Fall B: 10 Personen haben bei Messung 1 die Werte 1 – 10 (Person 1: 1, Person 2: 2, Person 3: 3 …). Bei Messung 2 haben sie die Werte 101 – 110 (Person 1: 101, Person 2: 102) …
Alle Personen haben sich also um 100 Punkte gesteigert.
Ein Wilcoxon Signed Rank Test gibt mir, da die absoluten Werte in Ränge konvertiert werden, in beiden Fällen p = .002 (Wilcoxon signed rank test with continuity correction in R).

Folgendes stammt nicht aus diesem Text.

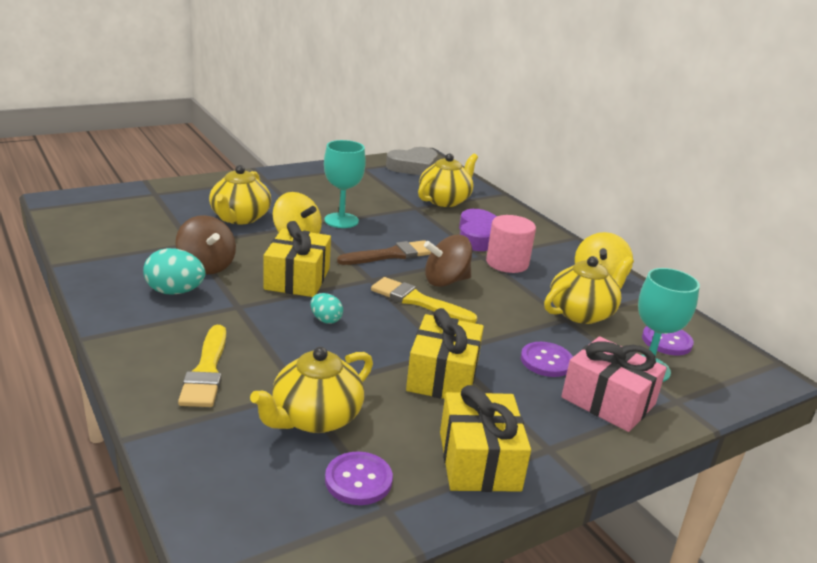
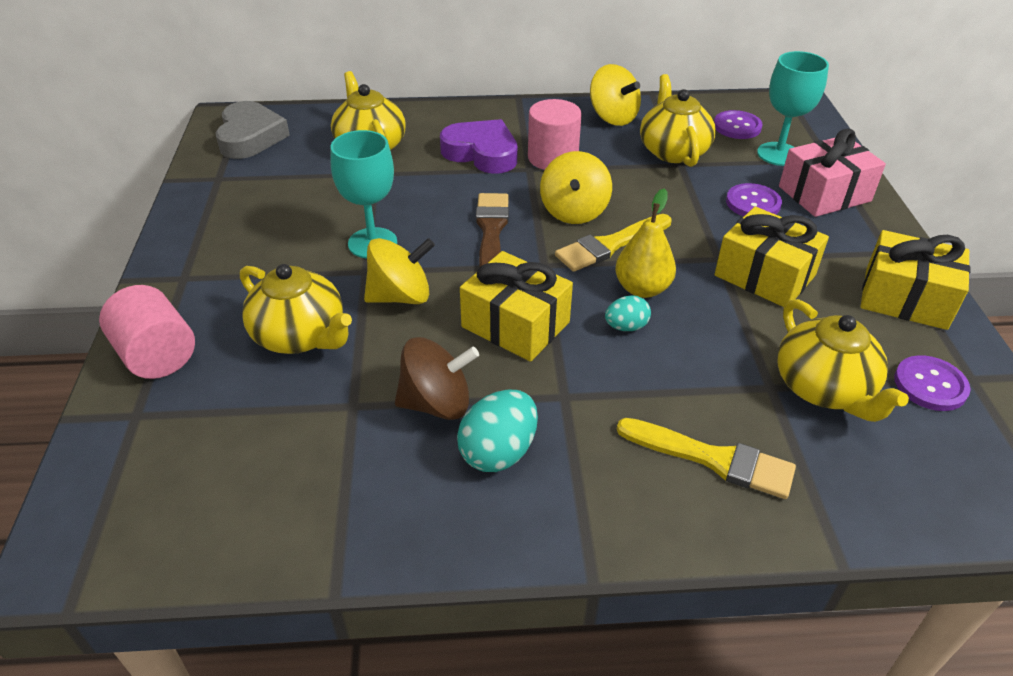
camera: 60 degrees left, 15 degrees up
brown spinning top [424,235,472,287] -> yellow spinning top [540,151,612,224]
none -> pink cylinder [99,285,195,379]
none -> yellow pear [615,189,676,298]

Der p-Wert kann allerdings kleiner werden, sobald die Stichprobengröße steigt. Mit nur zwei Personen mehr ist der maximale Rang nicht mehr 10, sondern 12. Damit wird die Teststatistik extremer und somit auch der p-Wert.

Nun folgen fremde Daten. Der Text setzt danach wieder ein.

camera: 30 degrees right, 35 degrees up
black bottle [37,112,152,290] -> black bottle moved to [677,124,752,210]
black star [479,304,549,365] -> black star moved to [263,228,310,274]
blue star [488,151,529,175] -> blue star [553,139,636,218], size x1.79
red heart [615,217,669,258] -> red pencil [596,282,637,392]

Fall A nach derselben Logik (Messung 1: 1 – 12, Messung 2: 2 – 13) ergibt einen p-Wert von .0006 und Fall B nach derselben Logik (Messung 2: 101 – 112) ebenso.
02/01/2020 at 16:23
Eine Anmerkung noch: Vielleicht ist das Beispiel etwas unglücklich, weil die absolute Differenz in immer dieselbe ist und alle Datenpaare denselben Rang erhalten. Dasselbe passiert aber auch hier:
Fall A: Person 1 steigert sich bei der zweiten Messung um einen Punkt, Person 2 um 2 Punkte, Person 3 um 3 Punkte …
Fall B: Person 1 steigert sich bei der zweiten Messung um einen Punkt, Person 2 um 4 Punkte, Person 3 um 6 Punkte …
Beides führt zum selben p-Wert, solange die Stichprobengröße dieselbe ist.
30/09/2021 at 11:41
Hallo, danke für den Artikel. Ich bin ja immer wieder erstaunt wie aus dem p-wert geschlossen wird, daß neue Medikamente einen Zusatznutzen haben. Bei bfarm.de in den Zulassungsverfahren ist dies ja oft der entscheidende Faktor, auch wenn man an den Nebenwirkungen sterben kann. Daher finde ich diesen Artikel aufschlußreich, weil er zeigt, wie interessengebunden statistische Aussagen sind. Danke!